III. Absence of Fiduciary Relationship
Defendants seek judgment on Plaintiff's claim for breach of a fiduciary duty. In order to succeed on a breach of fiduciary duty claim under Illinois law, a plaintiff must establish the following elements: (1) the existence of a fiduciary duty; (2) a breach of that duty; and (3) damages proximately resulting from the breach.
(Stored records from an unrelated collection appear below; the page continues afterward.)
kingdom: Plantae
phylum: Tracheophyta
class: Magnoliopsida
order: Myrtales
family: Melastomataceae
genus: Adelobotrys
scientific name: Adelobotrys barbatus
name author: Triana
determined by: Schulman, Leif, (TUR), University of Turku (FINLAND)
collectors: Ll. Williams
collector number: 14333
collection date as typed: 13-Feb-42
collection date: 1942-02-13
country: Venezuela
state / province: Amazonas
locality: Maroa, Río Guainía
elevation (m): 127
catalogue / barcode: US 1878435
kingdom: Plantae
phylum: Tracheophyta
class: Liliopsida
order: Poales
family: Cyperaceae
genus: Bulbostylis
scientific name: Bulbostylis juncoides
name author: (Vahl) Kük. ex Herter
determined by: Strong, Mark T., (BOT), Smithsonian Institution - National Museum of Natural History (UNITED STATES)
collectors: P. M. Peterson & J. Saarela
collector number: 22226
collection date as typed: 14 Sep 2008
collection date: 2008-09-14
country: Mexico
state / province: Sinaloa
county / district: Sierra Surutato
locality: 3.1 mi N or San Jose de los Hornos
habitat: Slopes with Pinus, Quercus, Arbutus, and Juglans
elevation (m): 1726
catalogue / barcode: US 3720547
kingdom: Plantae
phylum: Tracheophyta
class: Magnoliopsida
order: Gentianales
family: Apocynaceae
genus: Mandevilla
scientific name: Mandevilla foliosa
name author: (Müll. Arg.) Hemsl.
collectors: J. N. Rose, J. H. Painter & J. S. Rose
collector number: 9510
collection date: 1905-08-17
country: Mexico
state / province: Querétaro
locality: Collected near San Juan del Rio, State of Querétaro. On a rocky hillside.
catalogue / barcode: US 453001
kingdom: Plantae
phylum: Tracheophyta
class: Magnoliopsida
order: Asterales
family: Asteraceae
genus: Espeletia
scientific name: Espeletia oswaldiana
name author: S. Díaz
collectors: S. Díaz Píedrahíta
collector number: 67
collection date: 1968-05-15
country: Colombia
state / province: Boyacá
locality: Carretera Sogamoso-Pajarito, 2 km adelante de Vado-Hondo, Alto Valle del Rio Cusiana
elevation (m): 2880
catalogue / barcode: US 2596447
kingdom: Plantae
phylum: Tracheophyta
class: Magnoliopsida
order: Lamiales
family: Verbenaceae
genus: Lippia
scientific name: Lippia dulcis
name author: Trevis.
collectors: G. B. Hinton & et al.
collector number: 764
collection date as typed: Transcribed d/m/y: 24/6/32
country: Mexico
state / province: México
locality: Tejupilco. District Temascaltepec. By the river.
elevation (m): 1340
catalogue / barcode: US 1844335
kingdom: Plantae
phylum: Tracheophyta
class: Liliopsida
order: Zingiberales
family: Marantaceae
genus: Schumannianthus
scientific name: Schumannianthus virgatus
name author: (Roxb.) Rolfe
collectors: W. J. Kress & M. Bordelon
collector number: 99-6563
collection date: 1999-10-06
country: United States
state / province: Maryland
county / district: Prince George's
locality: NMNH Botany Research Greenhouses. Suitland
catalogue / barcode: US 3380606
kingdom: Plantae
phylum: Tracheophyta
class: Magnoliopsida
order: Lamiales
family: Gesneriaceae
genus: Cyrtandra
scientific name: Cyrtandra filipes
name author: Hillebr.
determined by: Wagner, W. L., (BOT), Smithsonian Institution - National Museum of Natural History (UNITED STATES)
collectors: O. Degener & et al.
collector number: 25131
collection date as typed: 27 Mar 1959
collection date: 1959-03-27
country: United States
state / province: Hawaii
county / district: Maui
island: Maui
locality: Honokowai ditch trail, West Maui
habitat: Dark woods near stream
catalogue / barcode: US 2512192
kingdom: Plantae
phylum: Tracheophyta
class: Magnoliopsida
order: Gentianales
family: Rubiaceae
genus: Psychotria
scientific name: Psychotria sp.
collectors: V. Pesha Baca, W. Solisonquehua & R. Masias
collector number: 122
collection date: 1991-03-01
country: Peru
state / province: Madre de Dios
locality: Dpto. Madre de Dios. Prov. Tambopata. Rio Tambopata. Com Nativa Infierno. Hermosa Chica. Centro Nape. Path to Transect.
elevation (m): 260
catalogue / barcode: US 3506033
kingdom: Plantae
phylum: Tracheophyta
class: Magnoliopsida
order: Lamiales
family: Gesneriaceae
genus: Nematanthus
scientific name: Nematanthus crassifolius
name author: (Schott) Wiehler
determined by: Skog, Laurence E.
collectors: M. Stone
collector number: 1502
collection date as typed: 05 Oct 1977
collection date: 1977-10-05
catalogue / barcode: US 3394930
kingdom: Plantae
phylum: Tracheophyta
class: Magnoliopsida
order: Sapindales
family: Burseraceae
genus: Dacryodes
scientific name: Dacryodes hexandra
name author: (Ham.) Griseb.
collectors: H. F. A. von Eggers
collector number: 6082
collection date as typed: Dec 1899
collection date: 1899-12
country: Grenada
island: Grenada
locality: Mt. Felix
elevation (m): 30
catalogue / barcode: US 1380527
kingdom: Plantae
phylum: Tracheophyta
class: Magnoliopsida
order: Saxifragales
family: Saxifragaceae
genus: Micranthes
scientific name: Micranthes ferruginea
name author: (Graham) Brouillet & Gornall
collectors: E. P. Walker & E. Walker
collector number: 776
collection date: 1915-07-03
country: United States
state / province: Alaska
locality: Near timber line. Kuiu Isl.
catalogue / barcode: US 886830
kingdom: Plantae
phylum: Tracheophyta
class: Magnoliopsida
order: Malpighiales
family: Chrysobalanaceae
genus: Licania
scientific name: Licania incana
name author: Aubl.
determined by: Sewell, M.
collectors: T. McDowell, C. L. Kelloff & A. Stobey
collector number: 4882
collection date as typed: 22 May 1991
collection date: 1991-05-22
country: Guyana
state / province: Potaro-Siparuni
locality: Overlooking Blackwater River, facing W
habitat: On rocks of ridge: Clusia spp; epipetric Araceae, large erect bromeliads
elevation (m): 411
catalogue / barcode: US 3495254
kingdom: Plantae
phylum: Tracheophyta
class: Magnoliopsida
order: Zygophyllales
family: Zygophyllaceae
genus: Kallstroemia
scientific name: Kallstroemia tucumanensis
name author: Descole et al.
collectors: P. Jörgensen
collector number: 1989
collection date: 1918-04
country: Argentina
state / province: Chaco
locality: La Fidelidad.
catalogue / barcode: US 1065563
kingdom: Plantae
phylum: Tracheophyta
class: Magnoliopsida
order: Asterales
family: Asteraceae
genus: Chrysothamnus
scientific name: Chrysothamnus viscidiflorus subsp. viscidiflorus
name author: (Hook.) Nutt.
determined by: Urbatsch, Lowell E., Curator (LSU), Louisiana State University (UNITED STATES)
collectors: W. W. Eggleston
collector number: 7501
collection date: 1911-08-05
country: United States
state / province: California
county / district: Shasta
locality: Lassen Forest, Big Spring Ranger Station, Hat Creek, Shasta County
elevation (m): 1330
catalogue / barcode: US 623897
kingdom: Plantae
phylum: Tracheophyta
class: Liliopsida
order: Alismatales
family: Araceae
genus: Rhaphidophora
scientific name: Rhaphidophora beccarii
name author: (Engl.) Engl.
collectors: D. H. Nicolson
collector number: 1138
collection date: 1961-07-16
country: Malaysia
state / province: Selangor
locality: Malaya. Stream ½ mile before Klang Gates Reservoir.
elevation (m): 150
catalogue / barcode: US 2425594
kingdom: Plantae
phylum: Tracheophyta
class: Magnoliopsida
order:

Romanek v. Connelly, 324 Ill.App.3d 393, 404, 257 Ill.Dec. 436, 753 N.E.2d 1062, 1072 (1st Dist. 2001). A fiduciary relationship may "arise from the facts of a particular situation, for example, where there is trust reposed on one side and resulting superiority and influence on the other." In re Estate of Rothenberg, 176 Ill.App.3d 176, 179, 125 Ill.Dec. 739, 741, 530 N.E.2d 1148, 1150 (1988). Under Illinois law, brokers who receive fees or commissions for executing investment transactions can serve as agents to their customers, and thus have a fiduciary duty to their customers that is limited to actions occurring within the scope of their agency. See Martin v. Heinhold Commodities, Inc., 117 Ill.2d 67, 78, 109 Ill.Dec. 772, 510 N.E.2d 840 (1987); Index Futures Group, Inc. v. Ross, 199 Ill.App.3d 468, 475, 145 Ill.Dec. 574, 557 N.E.2d 344 (Ill.App. 1990). The fiduciary duty for a broker varies depending on whether he or she has discretionary trading authority over the account at issue. "The duty of care owed by a broker carrying a nondiscretionary account for a customer is an exceedingly narrow one, consisting at most of a duty to properly carry out transactions ordered by the customer." Index Futures Group, 199 Ill.App.3d at 475, 145 Ill.Dec. 574, 557 N.E.2d 344. On the other hand, where an account is discretionary, the broker is a fiduciary. See CFTC v. Heritage Capital Advisory Servs., Ltd., 823 F.2d 171, 173 (7th Cir. 1987). The parties hare dispute whether Doerge had discretionary trading authority, thus an issue of fact exists and this issue is inappropriate for resolution on a summary judgment motion.
CONCLUSION
As discussed above, Defendants' motion for summary judgment is granted in part and denied in part.